• Work task a: Which lines in the rows below contain the string "pose"? Pick out each one and copy it whole, treating case as significant.

• Quoted passage:
****

Definitely the latter. If it was absent completely it would stop scrolling as soon as your finger left the screen and feel very artificial and unintuitive
 

Salvor Hardin

macrumors 6502
Jun 24, 2013
250
242
When did they first make this change to Safari? I've seen people talking about it since at least iOS 7. Very strange that they'd change something that was commonly the reason why people felt that both the iPhone and iPad felt like magic when they were first released. The current scrolling feels more like using like a slow scrollwheel when before it felt very 1:1 to your movement which is how the rest of iOS still handles it.
 

Michael Goff

Suspended
Jul 5, 2012
13,329
7,421
UI is smoother in general for some reason. I think it might have something to do with being made with Swift 2.0, but can't be sure.
 

C DM

macrumors Sandy Bridge
Oct 17, 2011
51,390
19,458
When did they first make this change to Safari? I've seen people talking about it since at least iOS 7. Very strange that they'd change something that was commonly the reason why people felt that both the iPhone and iPad felt like magic when they were first released. The current scrolling feels more like using like a slow scrollwheel when before it felt very 1:1 to your movement which is how the rest of iOS still handles it.
Hard to say. Not sure it was really supported all the way at all, or perhaps quite a ways back at least.

****

• Data shown:
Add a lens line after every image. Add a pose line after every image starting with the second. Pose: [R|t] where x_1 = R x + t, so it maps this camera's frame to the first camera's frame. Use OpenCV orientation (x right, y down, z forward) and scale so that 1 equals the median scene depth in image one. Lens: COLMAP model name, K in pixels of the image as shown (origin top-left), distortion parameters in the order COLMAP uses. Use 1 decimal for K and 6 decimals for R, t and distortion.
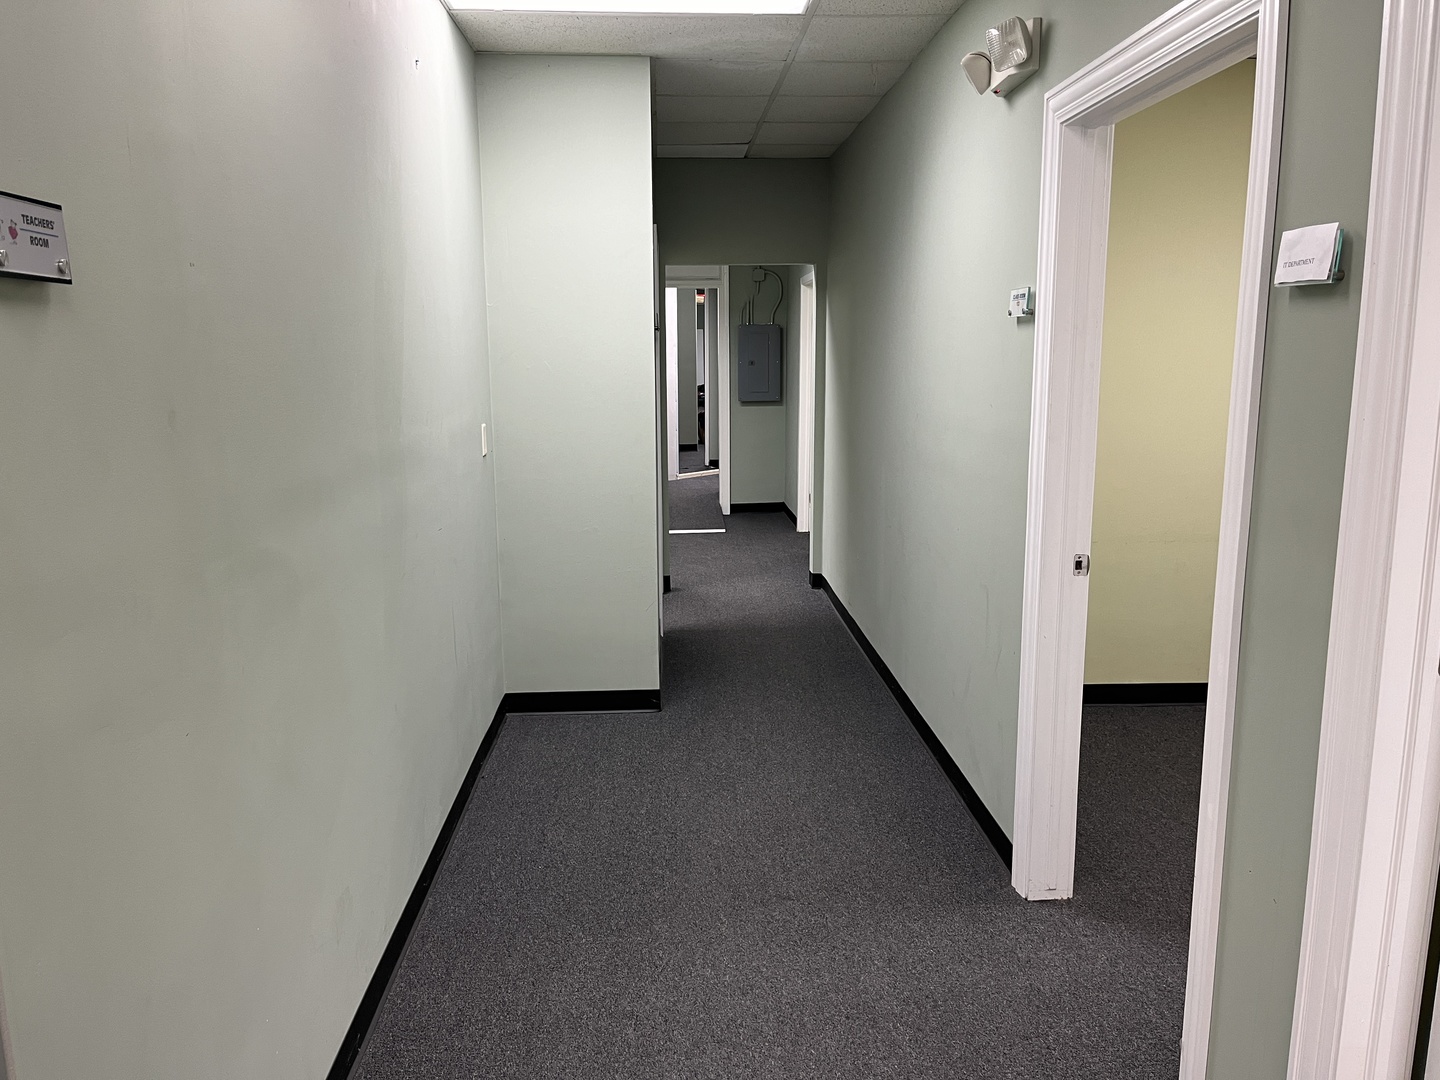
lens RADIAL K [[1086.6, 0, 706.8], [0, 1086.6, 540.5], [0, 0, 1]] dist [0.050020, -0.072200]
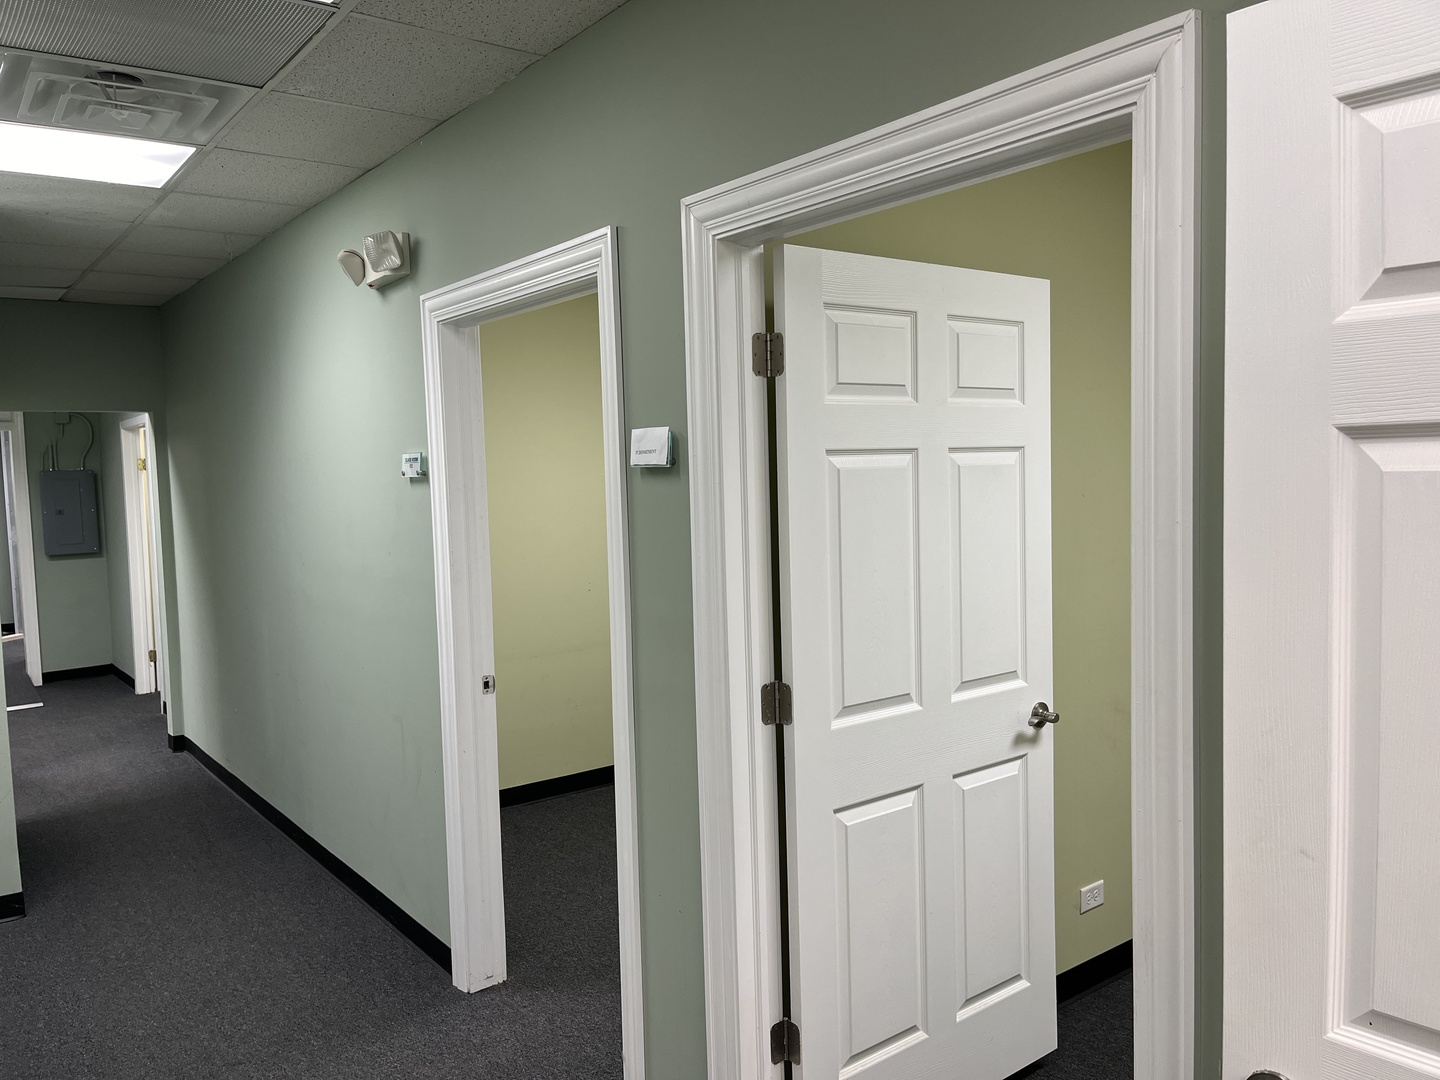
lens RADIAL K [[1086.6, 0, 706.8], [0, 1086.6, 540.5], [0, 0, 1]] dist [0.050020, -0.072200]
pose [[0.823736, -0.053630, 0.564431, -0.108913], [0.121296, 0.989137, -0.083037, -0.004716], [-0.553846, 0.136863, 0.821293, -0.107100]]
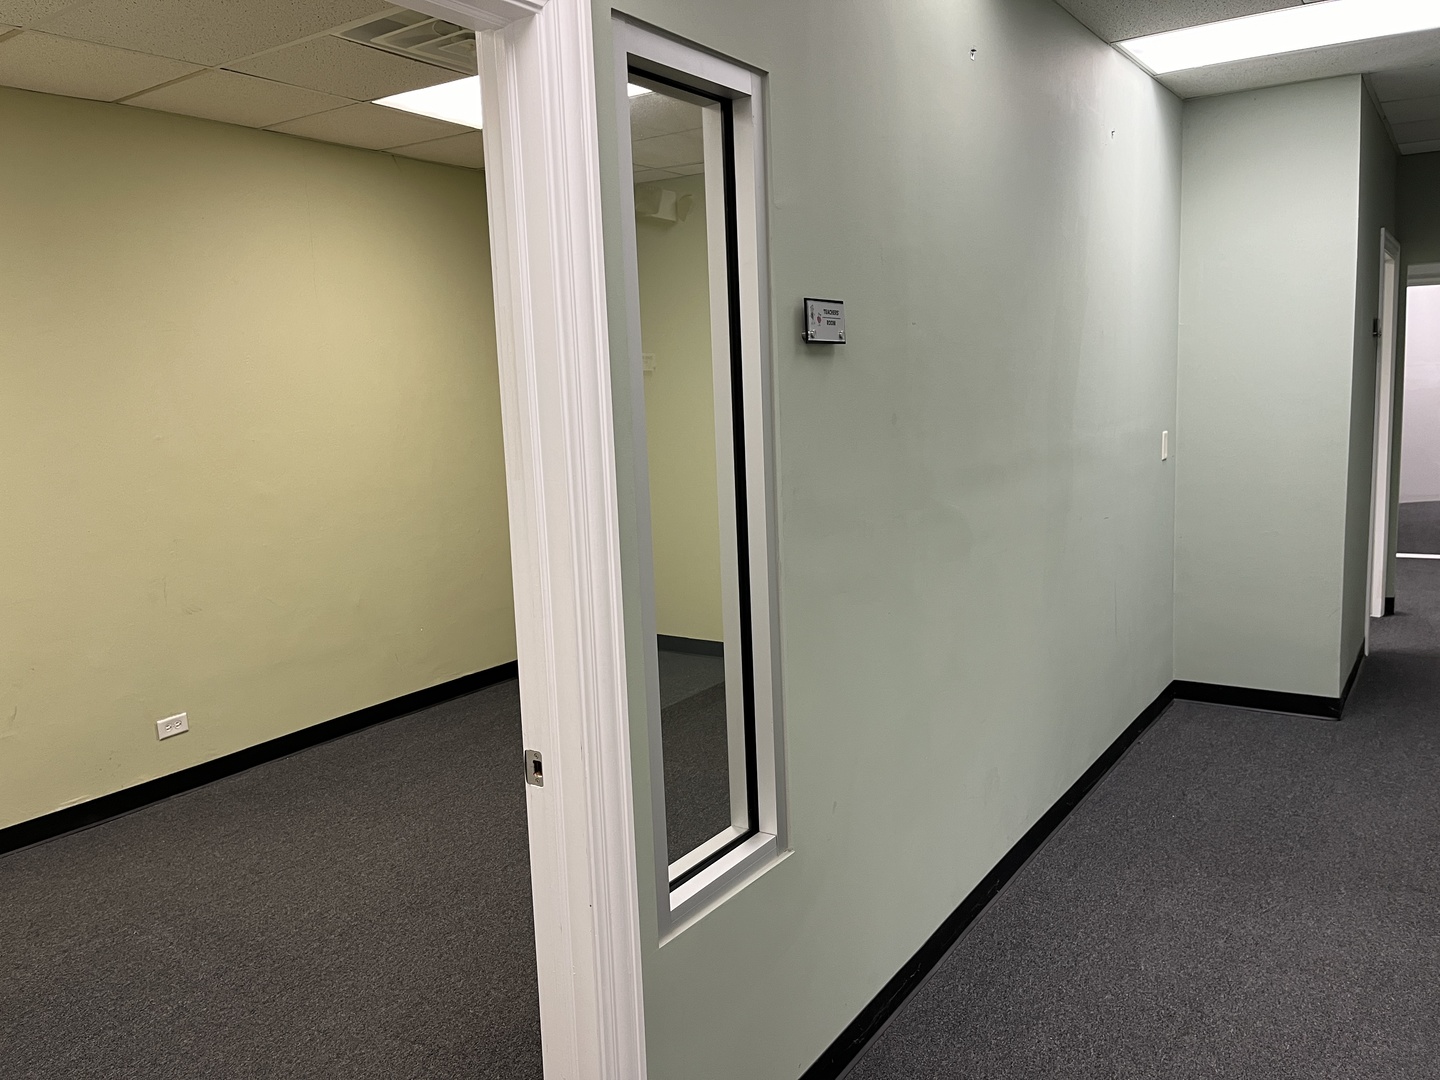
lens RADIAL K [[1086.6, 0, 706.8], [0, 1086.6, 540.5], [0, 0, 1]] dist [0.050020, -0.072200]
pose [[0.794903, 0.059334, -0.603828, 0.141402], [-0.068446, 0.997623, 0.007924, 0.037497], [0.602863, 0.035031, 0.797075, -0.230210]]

****

• Work task b: In the forum thread above, what does the part that opens with "macrumors Sandy Bridge" and closes with "back at least." read as once you swap "Safari" for "the browser" everywhere it appears there?

• Result a:
Add a lens line after every image. Add a pose line after every image starting with the second. Pose: [R|t] where x_1 = R x + t, so it maps this camera's frame to the first camera's frame. Use OpenCV orientation (x right, y down, z forward) and scale so that 1 equals the median scene depth in image one. Lens: COLMAP model name, K in pixels of the image as shown (origin top-left), distortion parameters in the order COLMAP uses. Use 1 decimal for K and 6 decimals for R, t and distortion.
pose [[0.823736, -0.053630, 0.564431, -0.108913], [0.121296, 0.989137, -0.083037, -0.004716], [-0.553846, 0.136863, 0.821293, -0.107100]]
pose [[0.794903, 0.059334, -0.603828, 0.141402], [-0.068446, 0.997623, 0.007924, 0.037497], [0.602863, 0.035031, 0.797075, -0.230210]]

• Result b:
macrumors Sandy Bridge
Oct 17, 2011
51,390
19,458
When did they first make this change to the browser? I've seen people talking about it since at least iOS 7. Very strange that they'd change something that was commonly the reason why people felt that both the iPhone and iPad felt like magic when they were first released. The current scrolling feels more like using like a slow scrollwheel when before it felt very 1:1 to your movement which is how the rest of iOS still handles it.
Hard to say. Not sure it was really supported all the way at all, or perhaps quite a ways back at least.